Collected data
"""

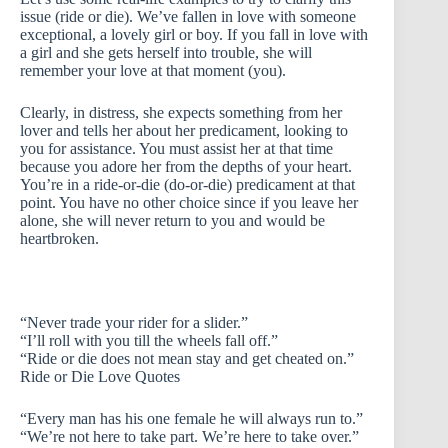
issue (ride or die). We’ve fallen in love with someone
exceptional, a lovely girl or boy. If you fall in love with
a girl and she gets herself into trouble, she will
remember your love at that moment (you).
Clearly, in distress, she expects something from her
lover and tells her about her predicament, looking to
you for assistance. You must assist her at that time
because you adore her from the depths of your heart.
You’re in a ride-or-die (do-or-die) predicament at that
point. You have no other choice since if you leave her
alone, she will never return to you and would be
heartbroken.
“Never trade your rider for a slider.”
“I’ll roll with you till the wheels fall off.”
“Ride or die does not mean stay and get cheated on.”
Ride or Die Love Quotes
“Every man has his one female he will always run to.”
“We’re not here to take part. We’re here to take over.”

"""
"""

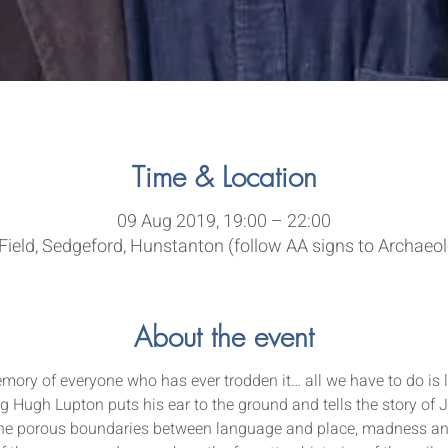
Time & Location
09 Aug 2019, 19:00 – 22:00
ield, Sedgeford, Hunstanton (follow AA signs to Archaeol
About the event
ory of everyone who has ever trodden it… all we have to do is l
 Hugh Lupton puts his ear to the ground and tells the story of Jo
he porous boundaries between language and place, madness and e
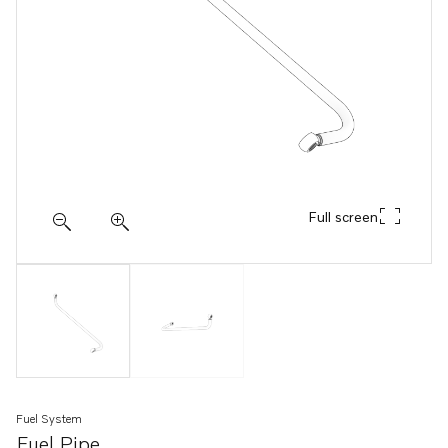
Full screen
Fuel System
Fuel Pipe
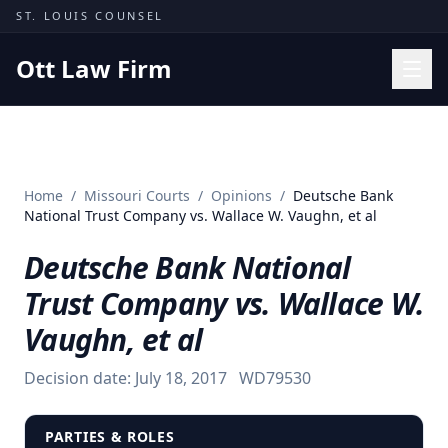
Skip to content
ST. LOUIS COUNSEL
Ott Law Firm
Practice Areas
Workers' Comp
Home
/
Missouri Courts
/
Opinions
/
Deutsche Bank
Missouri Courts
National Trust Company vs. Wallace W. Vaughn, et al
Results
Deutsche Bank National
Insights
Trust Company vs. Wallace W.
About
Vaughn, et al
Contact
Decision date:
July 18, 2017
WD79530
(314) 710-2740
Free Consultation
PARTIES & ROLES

"""
"""

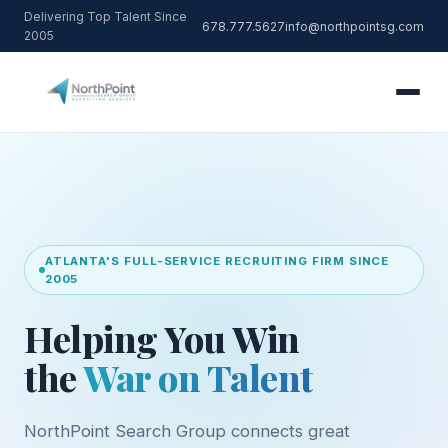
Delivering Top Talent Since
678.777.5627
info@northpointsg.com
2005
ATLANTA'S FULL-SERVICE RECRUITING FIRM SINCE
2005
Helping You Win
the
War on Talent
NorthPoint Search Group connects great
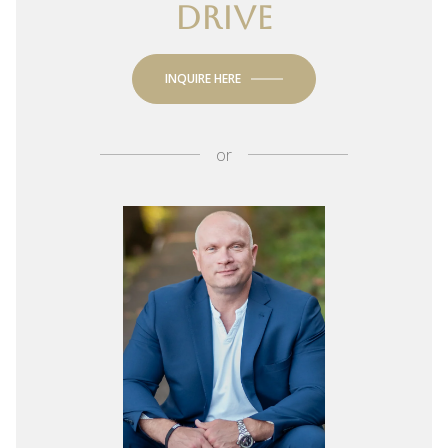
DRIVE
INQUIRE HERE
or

"""

Task item: Given the records above, return exactly the lines starting at the line containing "issue (ride or" and ending at the line containing "You’re in a", including both.

Exercise output:
issue (ride or die). We’ve fallen in love with someone
exceptional, a lovely girl or boy. If you fall in love with
a girl and she gets herself into trouble, she will
remember your love at that moment (you).
Clearly, in distress, she expects something from her
lover and tells her about her predicament, looking to
you for assistance. You must assist her at that time
because you adore her from the depths of your heart.
You’re in a ride-or-die (do-or-die) predicament at that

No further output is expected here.